» **YOUR OBJECTIVE**
Extract the text lines from the listing below and reproduce each one character for character. Omit the pictures from your answer.

Stored data:

= = = =

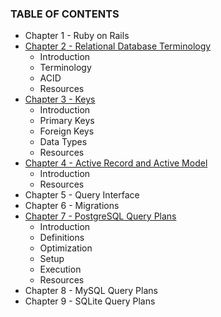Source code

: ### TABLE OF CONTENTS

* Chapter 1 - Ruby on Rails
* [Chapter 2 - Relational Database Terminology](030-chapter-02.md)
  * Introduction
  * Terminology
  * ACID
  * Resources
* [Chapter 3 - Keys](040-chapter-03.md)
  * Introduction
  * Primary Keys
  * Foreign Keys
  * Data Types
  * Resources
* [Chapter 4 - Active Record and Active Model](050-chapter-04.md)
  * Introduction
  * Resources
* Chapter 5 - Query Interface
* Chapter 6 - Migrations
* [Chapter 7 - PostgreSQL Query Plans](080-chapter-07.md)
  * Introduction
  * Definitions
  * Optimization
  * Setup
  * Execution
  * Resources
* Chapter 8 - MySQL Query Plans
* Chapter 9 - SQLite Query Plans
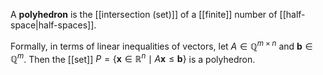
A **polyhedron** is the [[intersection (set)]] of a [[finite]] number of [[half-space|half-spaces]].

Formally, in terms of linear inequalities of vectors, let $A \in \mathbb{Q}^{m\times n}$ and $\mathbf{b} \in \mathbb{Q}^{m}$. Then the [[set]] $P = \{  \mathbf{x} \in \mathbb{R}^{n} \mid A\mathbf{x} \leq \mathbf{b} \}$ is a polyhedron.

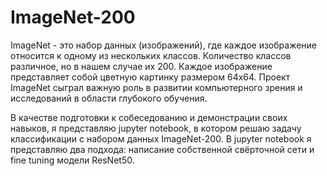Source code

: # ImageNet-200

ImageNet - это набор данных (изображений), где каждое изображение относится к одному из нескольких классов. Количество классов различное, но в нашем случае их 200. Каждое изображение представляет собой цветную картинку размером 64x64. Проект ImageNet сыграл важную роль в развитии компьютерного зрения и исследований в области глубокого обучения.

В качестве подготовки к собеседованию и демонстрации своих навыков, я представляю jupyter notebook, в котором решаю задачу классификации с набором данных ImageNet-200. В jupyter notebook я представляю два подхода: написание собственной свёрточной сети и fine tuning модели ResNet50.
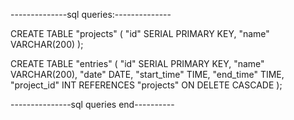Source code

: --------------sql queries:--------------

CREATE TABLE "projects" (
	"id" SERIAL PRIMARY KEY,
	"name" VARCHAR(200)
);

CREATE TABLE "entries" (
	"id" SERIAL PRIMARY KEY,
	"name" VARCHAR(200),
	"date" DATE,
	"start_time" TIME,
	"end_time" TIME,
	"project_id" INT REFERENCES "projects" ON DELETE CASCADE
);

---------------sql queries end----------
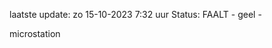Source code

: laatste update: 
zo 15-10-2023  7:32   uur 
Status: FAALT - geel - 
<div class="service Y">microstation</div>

= = = =

» **OUTPUT FOR THIS EXERCISE**
Source code

: ### TABLE OF CONTENTS

* Chapter 1 - Ruby on Rails
* [Chapter 2 - Relational Database Terminology](030-chapter-02.md)
  * Introduction
  * Terminology
  * ACID
  * Resources
* [Chapter 3 - Keys](040-chapter-03.md)
  * Introduction
  * Primary Keys
  * Foreign Keys
  * Data Types
  * Resources
* [Chapter 4 - Active Record and Active Model](050-chapter-04.md)
  * Introduction
  * Resources
* Chapter 5 - Query Interface
* Chapter 6 - Migrations
* [Chapter 7 - PostgreSQL Query Plans](080-chapter-07.md)
  * Introduction
  * Definitions
  * Optimization
  * Setup
  * Execution
  * Resources
* Chapter 8 - MySQL Query Plans
* Chapter 9 - SQLite Query Plans
A **polyhedron** is the [[intersection (set)]] of a [[finite]] number of [[half-space|half-spaces]].

Formally, in terms of linear inequalities of vectors, let $A \in \mathbb{Q}^{m\times n}$ and $\mathbf{b} \in \mathbb{Q}^{m}$. Then the [[set]] $P = \{  \mathbf{x} \in \mathbb{R}^{n} \mid A\mathbf{x} \leq \mathbf{b} \}$ is a polyhedron.

Source code

: # ImageNet-200

ImageNet - это набор данных (изображений), где каждое изображение относится к одному из нескольких классов. Количество классов различное, но в нашем случае их 200. Каждое изображение представляет собой цветную картинку размером 64x64. Проект ImageNet сыграл важную роль в развитии компьютерного зрения и исследований в области глубокого обучения.

В качестве подготовки к собеседованию и демонстрации своих навыков, я представляю jupyter notebook, в котором решаю задачу классификации с набором данных ImageNet-200. В jupyter notebook я представляю два подхода: написание собственной свёрточной сети и fine tuning модели ResNet50.
Source code

: --------------sql queries:--------------

CREATE TABLE "projects" (
	"id" SERIAL PRIMARY KEY,
	"name" VARCHAR(200)
);

CREATE TABLE "entries" (
	"id" SERIAL PRIMARY KEY,
	"name" VARCHAR(200),
	"date" DATE,
	"start_time" TIME,
	"end_time" TIME,
	"project_id" INT REFERENCES "projects" ON DELETE CASCADE
);

---------------sql queries end----------
Source code

: laatste update: 
zo 15-10-2023  7:32   uur 
Status: FAALT - geel - 
<div class="service Y">microstation</div>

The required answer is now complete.